273. Le Comité exprime sa préoccupation concernant la santé des femmes tout au long de leur vie. Il s'inquiète également du fait que les difficultés économiques ont un effet négatif sur la santé en matière de reproduction et sur la santé mentale des femmes. En particulier, il note avec préoccupation le problème aigu de la mortalité maternelle, imputable en partie aux avortements effectués dans des conditions insalubres et à l'absence de services de planification familiale.

274. Le Comité demande instamment au Gouvernement d'offrir des services de santé physique et mentale adéquats, sûrs, d'un coût abordable et accessibles aux femmes tout au long de leur vie. Il exhorte aussi le Gouvernement, en particulier dans les zones rurales, à élargir l'accès aux contraceptifs d'un coût abordable pour les hommes et les femmes, et à dispenser une éducation sexuelle aux filles et aux garçons.

275. Le Comité est préoccupé par le fait qu'une grande partie des informations fournies dans les réponses orales et écrites ne se rapportent pas à la situation actuelle des femmes en Mongolie.

276. Le Comité demande au Gouvernement de fournir dans son prochain rapport des informations pertinentes sur la situation des femmes ainsi que des informations sur les autres préoccupations soulevées dans les présentes conclusions.

277. Le Comité encourage le Gouvernement à ratifier le Protocole facultatif à la Convention.

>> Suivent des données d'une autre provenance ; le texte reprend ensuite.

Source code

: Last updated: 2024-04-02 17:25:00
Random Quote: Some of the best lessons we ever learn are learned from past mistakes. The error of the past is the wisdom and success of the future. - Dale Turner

278. Le Comité prie le Gouvernement de diffuser largement les présentes conclusions en Mongolie, afin que la population, en particulier les hommes politiques et les pouvoirs publics, soient conscients des mesures qui ont été adoptées pour assurer l'égalité de droit et de fait des femmes et des hommes, et des mesures supplémentaires à prendre dans ce domaine. Il le prie également de continuer à diffuser largement, en particulier auprès des organisations de femmes et de protection des droits fondamentaux, la Convention et son protocole facultatif, les recommandations générales du Comité, ainsi que la Déclaration et le Programme d'action de Beijing et les textes issus de la vingt-troisième session extraordinaire de l'Assemblée générale intitulée « Les femmes en l'an 2000 : égalité entre les sexes, développement et paix pour le XXIe siècle ».